# The problem:
Please repeat everything in the material below from the line containing "pose: elev=85.4 azim=16.5" down to the line containing "Dot at: (276, 382)", both included.

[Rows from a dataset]
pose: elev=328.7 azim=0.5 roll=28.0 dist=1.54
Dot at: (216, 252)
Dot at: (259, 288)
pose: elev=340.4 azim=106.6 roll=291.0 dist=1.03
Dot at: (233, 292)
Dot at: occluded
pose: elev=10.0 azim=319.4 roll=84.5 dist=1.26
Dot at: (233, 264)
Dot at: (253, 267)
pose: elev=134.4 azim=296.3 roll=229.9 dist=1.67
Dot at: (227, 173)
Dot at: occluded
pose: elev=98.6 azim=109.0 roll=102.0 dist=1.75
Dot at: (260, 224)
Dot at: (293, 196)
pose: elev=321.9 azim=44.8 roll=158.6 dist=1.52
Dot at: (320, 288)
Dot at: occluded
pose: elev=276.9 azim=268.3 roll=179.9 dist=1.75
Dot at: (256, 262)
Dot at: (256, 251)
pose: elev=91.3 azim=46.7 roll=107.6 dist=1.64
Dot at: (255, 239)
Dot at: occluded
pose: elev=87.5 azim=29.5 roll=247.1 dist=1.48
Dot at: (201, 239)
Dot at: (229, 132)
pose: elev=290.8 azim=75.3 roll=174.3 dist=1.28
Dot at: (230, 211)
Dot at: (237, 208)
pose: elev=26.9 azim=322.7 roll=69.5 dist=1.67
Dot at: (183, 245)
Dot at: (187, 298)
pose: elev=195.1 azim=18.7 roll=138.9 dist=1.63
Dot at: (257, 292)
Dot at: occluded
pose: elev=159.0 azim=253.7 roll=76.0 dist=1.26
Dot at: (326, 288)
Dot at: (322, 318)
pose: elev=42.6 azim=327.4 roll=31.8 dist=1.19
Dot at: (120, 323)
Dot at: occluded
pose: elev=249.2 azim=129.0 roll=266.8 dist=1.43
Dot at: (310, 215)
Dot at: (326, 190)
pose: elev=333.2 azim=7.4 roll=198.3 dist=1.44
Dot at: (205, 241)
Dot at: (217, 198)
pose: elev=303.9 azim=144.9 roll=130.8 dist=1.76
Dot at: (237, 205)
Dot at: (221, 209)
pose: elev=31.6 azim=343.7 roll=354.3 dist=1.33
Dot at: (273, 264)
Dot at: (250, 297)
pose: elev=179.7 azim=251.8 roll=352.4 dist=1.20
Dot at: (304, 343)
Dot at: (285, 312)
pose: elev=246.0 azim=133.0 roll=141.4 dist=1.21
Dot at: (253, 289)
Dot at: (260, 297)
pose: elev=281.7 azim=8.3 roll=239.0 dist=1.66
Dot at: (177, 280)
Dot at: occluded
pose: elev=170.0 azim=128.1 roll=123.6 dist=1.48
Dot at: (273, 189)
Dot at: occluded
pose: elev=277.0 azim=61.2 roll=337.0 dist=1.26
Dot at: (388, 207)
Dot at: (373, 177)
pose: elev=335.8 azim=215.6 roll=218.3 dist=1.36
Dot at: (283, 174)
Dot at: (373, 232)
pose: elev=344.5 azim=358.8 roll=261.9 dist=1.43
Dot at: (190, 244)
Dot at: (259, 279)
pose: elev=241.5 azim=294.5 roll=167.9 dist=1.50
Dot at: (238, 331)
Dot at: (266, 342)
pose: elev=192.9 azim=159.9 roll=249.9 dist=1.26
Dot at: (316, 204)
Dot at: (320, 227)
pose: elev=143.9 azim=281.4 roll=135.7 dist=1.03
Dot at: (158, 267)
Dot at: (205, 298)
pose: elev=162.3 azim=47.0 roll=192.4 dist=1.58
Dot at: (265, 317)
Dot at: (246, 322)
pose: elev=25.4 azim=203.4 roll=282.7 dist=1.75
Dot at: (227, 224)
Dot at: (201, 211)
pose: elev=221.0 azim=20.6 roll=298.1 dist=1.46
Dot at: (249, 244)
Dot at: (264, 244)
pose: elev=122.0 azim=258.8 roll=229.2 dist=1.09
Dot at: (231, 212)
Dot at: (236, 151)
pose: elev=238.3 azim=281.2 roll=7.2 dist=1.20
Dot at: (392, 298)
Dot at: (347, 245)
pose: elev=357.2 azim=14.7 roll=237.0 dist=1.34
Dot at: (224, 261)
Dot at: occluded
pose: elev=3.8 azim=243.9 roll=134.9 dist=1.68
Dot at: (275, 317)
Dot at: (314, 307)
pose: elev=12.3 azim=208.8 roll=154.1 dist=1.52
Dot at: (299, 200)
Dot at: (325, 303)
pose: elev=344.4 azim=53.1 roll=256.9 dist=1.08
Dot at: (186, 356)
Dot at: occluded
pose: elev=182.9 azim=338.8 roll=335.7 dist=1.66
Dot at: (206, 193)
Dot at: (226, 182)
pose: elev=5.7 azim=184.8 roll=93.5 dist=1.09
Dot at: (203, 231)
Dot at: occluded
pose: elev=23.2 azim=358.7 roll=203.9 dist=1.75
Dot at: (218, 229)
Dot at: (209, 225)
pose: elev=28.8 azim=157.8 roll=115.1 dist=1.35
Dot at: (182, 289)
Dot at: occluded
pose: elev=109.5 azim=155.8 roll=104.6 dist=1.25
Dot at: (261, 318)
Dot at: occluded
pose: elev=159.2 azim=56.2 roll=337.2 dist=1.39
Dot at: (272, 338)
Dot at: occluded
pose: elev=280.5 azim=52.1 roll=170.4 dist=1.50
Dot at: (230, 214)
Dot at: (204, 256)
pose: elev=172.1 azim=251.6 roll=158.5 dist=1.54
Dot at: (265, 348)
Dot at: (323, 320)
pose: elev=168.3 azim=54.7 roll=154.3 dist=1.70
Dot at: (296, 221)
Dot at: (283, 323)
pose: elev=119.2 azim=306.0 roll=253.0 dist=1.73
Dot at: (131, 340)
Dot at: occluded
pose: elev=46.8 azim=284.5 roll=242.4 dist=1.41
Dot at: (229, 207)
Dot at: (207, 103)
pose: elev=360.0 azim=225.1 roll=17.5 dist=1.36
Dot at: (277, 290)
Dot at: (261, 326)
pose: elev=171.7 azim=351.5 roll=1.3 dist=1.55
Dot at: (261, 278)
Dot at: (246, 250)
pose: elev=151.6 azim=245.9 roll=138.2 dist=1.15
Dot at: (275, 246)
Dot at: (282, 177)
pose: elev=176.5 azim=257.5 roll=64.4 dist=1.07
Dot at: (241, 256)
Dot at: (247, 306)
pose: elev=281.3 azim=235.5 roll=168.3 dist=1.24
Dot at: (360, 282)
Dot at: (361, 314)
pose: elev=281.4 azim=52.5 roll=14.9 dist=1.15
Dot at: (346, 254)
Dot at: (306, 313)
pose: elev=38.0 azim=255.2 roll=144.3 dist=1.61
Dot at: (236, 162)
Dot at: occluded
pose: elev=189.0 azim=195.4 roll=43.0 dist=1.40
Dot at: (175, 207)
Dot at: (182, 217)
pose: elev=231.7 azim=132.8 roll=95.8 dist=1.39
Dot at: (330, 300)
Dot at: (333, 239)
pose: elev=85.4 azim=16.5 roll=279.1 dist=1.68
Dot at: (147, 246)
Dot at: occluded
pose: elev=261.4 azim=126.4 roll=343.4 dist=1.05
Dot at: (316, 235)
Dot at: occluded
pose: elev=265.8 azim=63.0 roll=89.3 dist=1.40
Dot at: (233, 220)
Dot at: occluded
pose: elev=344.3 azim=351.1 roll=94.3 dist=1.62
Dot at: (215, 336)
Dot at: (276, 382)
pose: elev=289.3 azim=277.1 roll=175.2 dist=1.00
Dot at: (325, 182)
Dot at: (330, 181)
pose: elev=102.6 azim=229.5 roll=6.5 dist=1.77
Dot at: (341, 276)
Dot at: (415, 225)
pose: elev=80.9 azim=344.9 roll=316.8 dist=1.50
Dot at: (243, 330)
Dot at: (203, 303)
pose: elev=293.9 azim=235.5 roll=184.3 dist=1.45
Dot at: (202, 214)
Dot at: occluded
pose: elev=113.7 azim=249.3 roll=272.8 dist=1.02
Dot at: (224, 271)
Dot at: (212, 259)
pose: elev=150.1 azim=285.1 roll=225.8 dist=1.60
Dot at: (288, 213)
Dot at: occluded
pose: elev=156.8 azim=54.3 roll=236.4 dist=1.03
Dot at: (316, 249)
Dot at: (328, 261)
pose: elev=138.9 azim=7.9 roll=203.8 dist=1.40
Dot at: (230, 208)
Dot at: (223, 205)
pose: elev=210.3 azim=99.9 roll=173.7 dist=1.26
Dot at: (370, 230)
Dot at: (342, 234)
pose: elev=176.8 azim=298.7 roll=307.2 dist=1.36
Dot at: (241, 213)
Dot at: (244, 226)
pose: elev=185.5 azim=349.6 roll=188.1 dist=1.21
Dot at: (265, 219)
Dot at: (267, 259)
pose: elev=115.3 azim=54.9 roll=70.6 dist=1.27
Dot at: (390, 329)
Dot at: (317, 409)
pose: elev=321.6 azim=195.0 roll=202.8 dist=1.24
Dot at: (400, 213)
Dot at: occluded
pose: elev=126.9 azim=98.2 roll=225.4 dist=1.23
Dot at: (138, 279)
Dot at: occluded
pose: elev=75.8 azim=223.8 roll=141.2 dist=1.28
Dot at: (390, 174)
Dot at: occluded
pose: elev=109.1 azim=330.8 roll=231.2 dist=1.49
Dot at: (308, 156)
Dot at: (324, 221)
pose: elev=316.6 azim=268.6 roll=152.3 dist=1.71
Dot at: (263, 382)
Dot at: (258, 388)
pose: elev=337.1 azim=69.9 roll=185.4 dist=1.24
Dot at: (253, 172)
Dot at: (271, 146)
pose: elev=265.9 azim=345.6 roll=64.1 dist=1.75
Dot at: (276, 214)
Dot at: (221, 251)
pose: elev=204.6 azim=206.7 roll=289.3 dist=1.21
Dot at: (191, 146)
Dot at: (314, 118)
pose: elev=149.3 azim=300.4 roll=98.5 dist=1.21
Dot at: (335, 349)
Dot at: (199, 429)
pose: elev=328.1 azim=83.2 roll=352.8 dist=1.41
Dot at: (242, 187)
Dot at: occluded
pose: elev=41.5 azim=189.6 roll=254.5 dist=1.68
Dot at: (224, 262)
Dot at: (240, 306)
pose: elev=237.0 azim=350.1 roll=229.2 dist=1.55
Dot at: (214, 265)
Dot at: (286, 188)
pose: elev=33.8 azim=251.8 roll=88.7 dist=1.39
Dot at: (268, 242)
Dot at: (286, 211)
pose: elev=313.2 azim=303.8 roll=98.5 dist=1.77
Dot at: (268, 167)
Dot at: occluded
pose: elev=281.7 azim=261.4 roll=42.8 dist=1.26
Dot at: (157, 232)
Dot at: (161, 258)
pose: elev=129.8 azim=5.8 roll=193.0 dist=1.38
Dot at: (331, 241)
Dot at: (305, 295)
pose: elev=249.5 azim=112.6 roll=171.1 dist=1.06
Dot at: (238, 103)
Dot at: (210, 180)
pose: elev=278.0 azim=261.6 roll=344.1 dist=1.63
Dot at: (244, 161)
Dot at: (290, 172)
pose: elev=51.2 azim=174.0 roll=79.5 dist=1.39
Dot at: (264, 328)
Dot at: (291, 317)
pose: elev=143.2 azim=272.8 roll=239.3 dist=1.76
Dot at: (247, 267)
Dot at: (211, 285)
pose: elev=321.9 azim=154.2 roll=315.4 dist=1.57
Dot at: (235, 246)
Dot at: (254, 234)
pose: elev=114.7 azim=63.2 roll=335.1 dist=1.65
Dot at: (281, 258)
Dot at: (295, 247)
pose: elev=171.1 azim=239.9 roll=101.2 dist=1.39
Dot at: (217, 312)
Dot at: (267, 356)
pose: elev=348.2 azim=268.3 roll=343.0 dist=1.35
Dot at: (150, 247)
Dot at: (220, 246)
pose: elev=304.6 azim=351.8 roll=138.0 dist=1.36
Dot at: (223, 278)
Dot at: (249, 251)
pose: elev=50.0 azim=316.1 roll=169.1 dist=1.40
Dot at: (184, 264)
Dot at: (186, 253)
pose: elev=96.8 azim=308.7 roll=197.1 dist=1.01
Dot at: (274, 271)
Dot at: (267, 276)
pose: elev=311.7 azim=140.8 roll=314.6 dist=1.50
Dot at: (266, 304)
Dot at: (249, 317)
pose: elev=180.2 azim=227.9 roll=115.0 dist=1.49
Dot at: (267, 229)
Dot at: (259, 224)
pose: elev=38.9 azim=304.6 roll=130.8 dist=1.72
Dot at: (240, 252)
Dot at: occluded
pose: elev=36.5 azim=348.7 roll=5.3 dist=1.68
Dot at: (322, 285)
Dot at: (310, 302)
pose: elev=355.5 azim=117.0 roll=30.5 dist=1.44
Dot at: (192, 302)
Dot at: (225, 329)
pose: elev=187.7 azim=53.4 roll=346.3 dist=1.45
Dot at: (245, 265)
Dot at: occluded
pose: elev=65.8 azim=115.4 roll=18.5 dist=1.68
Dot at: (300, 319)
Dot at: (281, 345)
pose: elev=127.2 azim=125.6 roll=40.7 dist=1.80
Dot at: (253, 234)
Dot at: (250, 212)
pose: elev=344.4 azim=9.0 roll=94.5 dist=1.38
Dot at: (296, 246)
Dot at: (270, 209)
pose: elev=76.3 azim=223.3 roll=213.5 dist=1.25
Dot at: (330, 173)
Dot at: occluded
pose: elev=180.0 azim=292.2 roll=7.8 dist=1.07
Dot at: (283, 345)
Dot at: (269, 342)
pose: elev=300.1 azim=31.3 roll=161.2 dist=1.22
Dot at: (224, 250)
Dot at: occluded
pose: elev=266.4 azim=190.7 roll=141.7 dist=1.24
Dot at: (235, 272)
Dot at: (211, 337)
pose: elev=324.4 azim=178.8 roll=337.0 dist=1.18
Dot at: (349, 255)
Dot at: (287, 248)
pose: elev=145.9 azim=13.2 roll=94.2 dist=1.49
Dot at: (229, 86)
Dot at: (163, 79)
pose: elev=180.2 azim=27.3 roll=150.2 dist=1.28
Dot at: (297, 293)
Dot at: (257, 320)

# Result of this task:
pose: elev=85.4 azim=16.5 roll=279.1 dist=1.68
Dot at: (147, 246)
Dot at: occluded
pose: elev=261.4 azim=126.4 roll=343.4 dist=1.05
Dot at: (316, 235)
Dot at: occluded
pose: elev=265.8 azim=63.0 roll=89.3 dist=1.40
Dot at: (233, 220)
Dot at: occluded
pose: elev=344.3 azim=351.1 roll=94.3 dist=1.62
Dot at: (215, 336)
Dot at: (276, 382)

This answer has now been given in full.